How to Stop Outgassing with Die-Cast Parts

Q. We run aluminum extrusions using a chrome treatment conversion coating. We began running aluminum die-cast parts and are seeing small blisters and holes in the coating. How can we stop this?

Q. We run aluminum extrusions using a seven-stage pretreatment system with a chrome treatment conversion coating. We began running aluminum die-cast parts through the same system and are seeing small blisters and holes in the coating. Our coating supplier tells us that it is caused by “outgassing.” How can we stop this?

A. Outgassing is the release of trapped air pockets in the cast material during the cure cycle and it is a problem for many powder coaters, “the curse of the casting.” Castings are porous and the air that is near the surface can expand and blow a small hole in the coating during the melt phase of the cure process, leaving a small, crater-like blemish. 

Powder can be formulated to adjust the flow cycle and make the powder more forgiving when the released air blows up through the molten film. 

You can also look at lower cure temperatures. All powder materials have some flexibility for lower temperatures if you can allow more time.
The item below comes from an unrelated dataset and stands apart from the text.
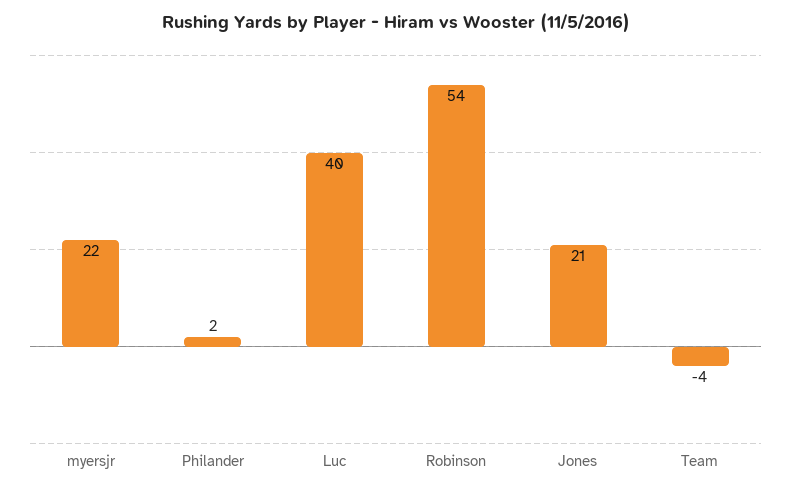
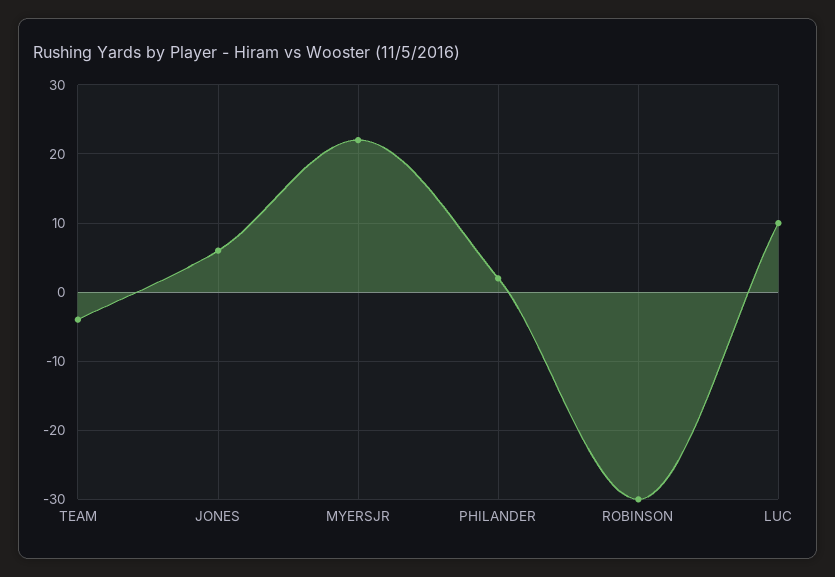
Luc: 40 -> 10
Robinson: 54 -> -30
Jones: 21 -> 6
You have some limitations because you are running powder material for AAMA 2605 compliance, presumably fluoropolymers, so some low-temperature formulations may not be suitable. The basic advice is that lower temperature at longer cure cycle times will allow some of the gas to escape without causing a problem.

Some companies preheat the cast material to a temperature exceeding the ultimate cure temperature by around 50°F and then cool and coat. This will drive off some of the trapped air before the cure cycle.
Keep in mind that all of these ideas can help, but there is no guarantee that they will be adequate to give you good parts all day long. They are helpful ideas and will improve the issues without major system changes.

You may want to X-ray some castings. An X-ray will show you just how bad the problem is by highlighting the porosity in the casting. If you have more than one source for castings, you should X-ray them all to compare different die casters and see if one is superior. If they are, you can shift more work to them and you will have less gassing.

If you cannot solve the problem with any of these efforts, you have two options left. You can set up a primer operation and add a powder primer to the process. The gassing will occur during the primer operation but the topcoat will seal over the blemishes, reducing their impact from an appearance perspective and making sure that corrosion cannot start where the film is flawed. 

There is also a process called impregnation. You can hire a service to have them do it for you or you can do it yourself. The casting is placed inside a chamber and exposed to a resin that fills and seals the cast surface prior to coating. This process has been effective for some manufacturers that demand a good surface and sealed part.